# NLP Tutorial : fastText

### What is fastText ?
**fastText** stands for two different -but related- algorithms from Facebook Research. Both algorithms were developped for text classification, but the name "fastText" may either refer to the classification technique or the embedding technique that the former is based on. Let's quicly talk about the embedding technique.

Unlike other classic word embedding techniques such as Word2vec or Glove, fastText can work at the **character-level**. This means that instead of learning embeddings for words or word N-grams (N successive words), fastText is able to learn embeddings for **character N-grams**. For example:

- Instead of learning a word representation for "thanks", the algorithm may learn one for "< thank", "thanks" and "hanks >"
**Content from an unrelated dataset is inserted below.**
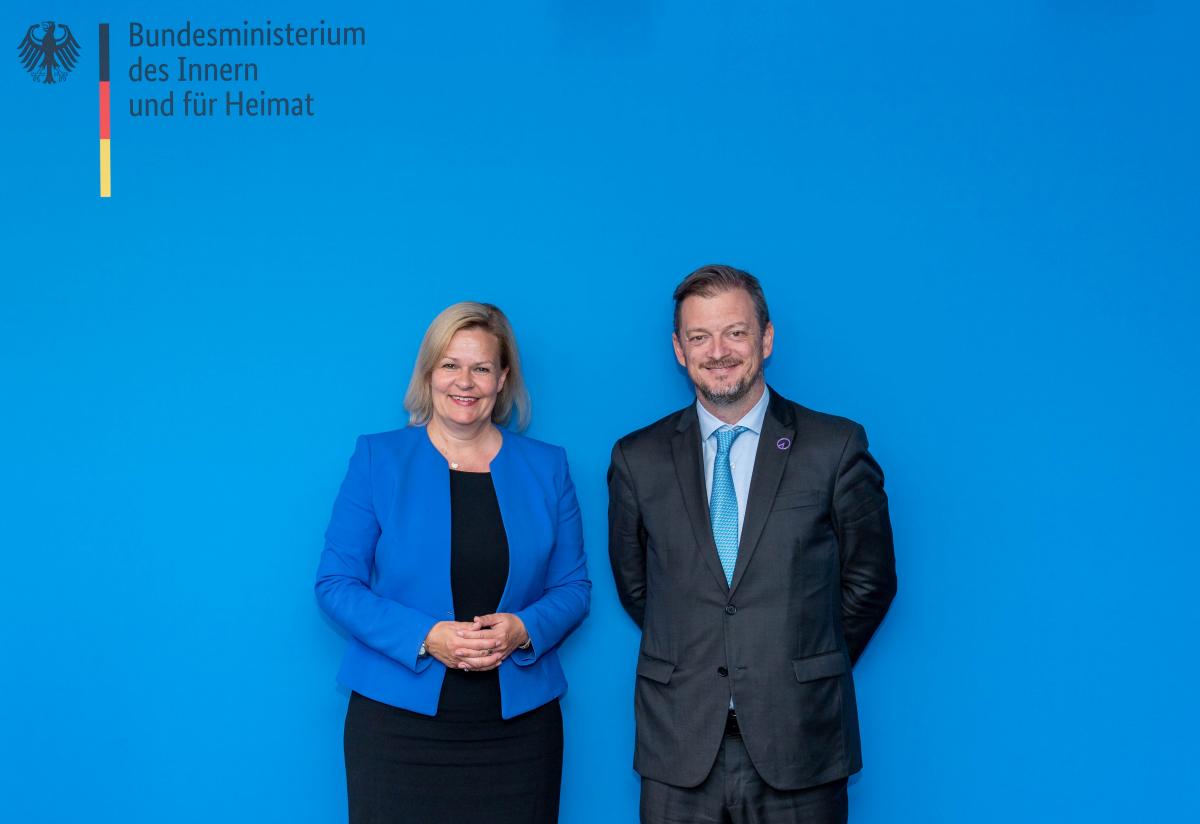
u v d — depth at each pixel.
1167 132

- Note that the word representation for the character N-gram "hanks >" will be different from the one of the word "< hanks >" from Tom Hanks


- Let's assume the model has never seen the word "< thankful >". It is then able to produce a good embedding using the word vector for "< thank".
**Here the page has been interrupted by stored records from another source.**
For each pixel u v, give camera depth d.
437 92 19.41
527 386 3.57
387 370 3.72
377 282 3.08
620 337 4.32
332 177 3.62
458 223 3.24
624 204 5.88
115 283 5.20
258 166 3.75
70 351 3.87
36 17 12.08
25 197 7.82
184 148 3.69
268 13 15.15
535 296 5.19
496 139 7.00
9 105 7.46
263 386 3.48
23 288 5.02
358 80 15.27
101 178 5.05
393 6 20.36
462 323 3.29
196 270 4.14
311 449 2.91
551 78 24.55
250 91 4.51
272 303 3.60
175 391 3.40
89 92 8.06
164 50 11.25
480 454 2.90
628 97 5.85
Using these word embeddings along with many optimization tricks, the fastText classification model trains a simple linear model that is extremely fast both at training and prediction time.

For more information abour the theory, please refer to the following papers:

[[1]](https://arxiv.org/abs/1607.04606) P. Bojanowski*, E. Grave*, A. Joulin, T. Mikolov, Enriching Word Vectors with Subword Information  
[[2]](https://arxiv.org/abs/1607.01759) A. Joulin, E. Grave, P. Bojanowski, T. Mikolov, Bag of Tricks for Efficient Text Classification

### How to use FastText for text classification ?

fastText was developped to be used in a command line interface, but thankfully there is an official python wrapper that will allow us to train/load/compress/save models. This tutorial is in Python 2.7, but everything should work on python 3. The only thing to be cautious about is that all the strings are "utf-8" encoded.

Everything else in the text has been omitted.